Cheurfi is known to police and is not considered a threat to the public, Saunders said. The arrests were made before the suspect was identified.

Chiheb Esseghaier, 30, has been charged with planning a terrorist activity. Saunders confirmed that one person died at the Islamic Cultural Centre near Yonge and Lawrence streets at about 9:30 p.m. Thursday. The Islamic center posted a message on its Facebook page saying it is “shocked and saddened by the tragic event that occurred last night.”

A 33-year-old woman who has not been identified but is believed to be a part of an Islamic religious association, and who was also at the cultural center at the time of the attack, was also killed, Saunders said. He said the woman is believed to be the “primary victim.”

In all, 11 people were wounded during the six-minute shooting spree, Saunders said. He added the bloodshed was believed to be an isolated incident.

All of the victims, including the 10 who were shot, were hospitalized, but most were expected to survive, Toronto police Chief Mark Saunders said Friday at a news conference. Two people were in surgery late Thursday night, and three others were in critical condition.

“You can’t actually comprehend why someone would do something like this,” said 51-year-old Betty Kornegay, who helped usher a group of people from the area. “I’m glad that I wasn’t there when it happened, but I’m thinking, ‘If I had been there, would I have helped?’”

The incident unfolded just after 9 p.m. Thursday, when three men wearing light-colored clothing opened fire on a streetcar in the city’s north end. The suspects fled in the streetcar and then one of them ran outside and shot the woman before fleeing back inside, police said.

Television footage from the scene showed the streetcar lying on its side with a person lying on top of it. Blood was seen splattered on the ground.

Two victims were in life-threatening condition, though two had been upgraded to stable condition, Saunders said. The fatality was a woman who was shot multiple times, Saunders said.

At least eight witnesses have come forward with information, and police will prepare a summary of the information for the special Toronto no-fly list, which shows the person’s criminal record, Saunders said.

Police asked anyone who saw the men running from the scene of the shooting or who saw any suspicious activity in the area, including bikes, to call them.

On Friday morning, police cordoned off the entire intersection near the site of the attack and a nearby strip mall and told people to avoid the area.

Prime Minister Justin Trudeau released a statement expressing his condolences to the families of the victims.

“Like all Canadians, I am sickened by the senseless violence that took place in Toronto last night. Tonight, our thoughts are with the victims, their families and friends, and all those who were affected by this horrific act,” Trudeau said.

He said he was pleased that police have apprehended one suspect, but added that he knows the investigation is far from over.

“Canada’s Muslim community is strong and resilient and plays an important role in our country,” he said. “I know that Muslims across Canada and in Toronto will follow this tragic news with great sadness, and are in my thoughts today.”

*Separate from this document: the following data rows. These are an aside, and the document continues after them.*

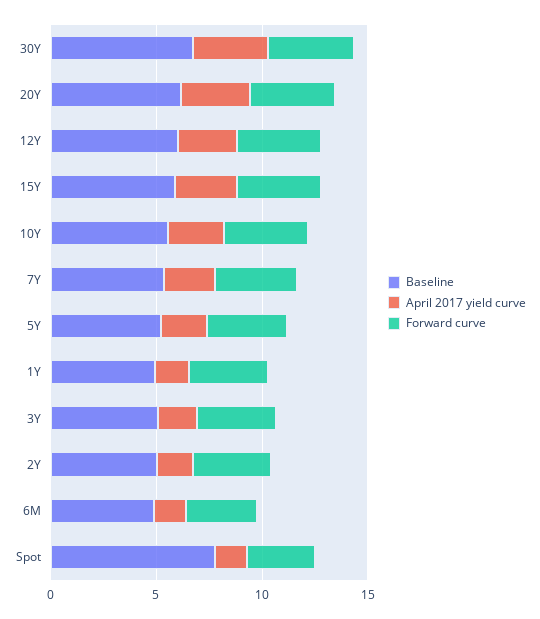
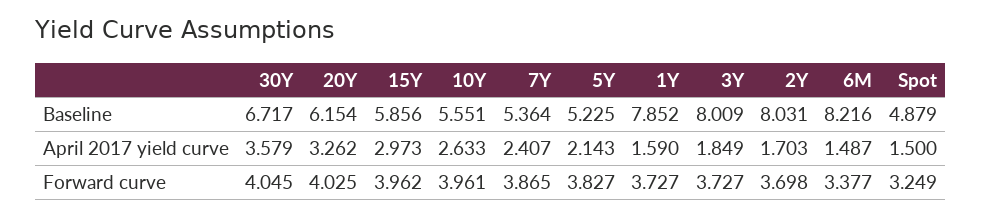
Baseline, 12Y: 6 -> none
April 2017 yield curve, 12Y: 3 -> none
Forward curve, 12Y: 4 -> none
Baseline, 1Y: 5 -> 7.852
Baseline, 3Y: 5 -> 8.009
Baseline, 2Y: 5 -> 8.031
Baseline, 6M: 5 -> 8.216
Baseline, Spot: 8 -> 4.879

On Feb. 10, a man opened fire inside a mosque in Quebec City, killing six people and wounding more than a dozen. Alexandre Bissonnette, 27, pleaded guilty last month to all six counts of first-degree murder and six counts of attempted murder with a restricted firearm.

Last summer, a white nationalist attacked a crowd of people peacefully protesting the neo-Nazi rally in Charlottesville, Virginia. The counter-protester was killed. The attacker has admitted to the crime but says he was acting out of opposition to multiculturalism.

FOX News’ Barbara Starr and The Associated Press contributed to this report.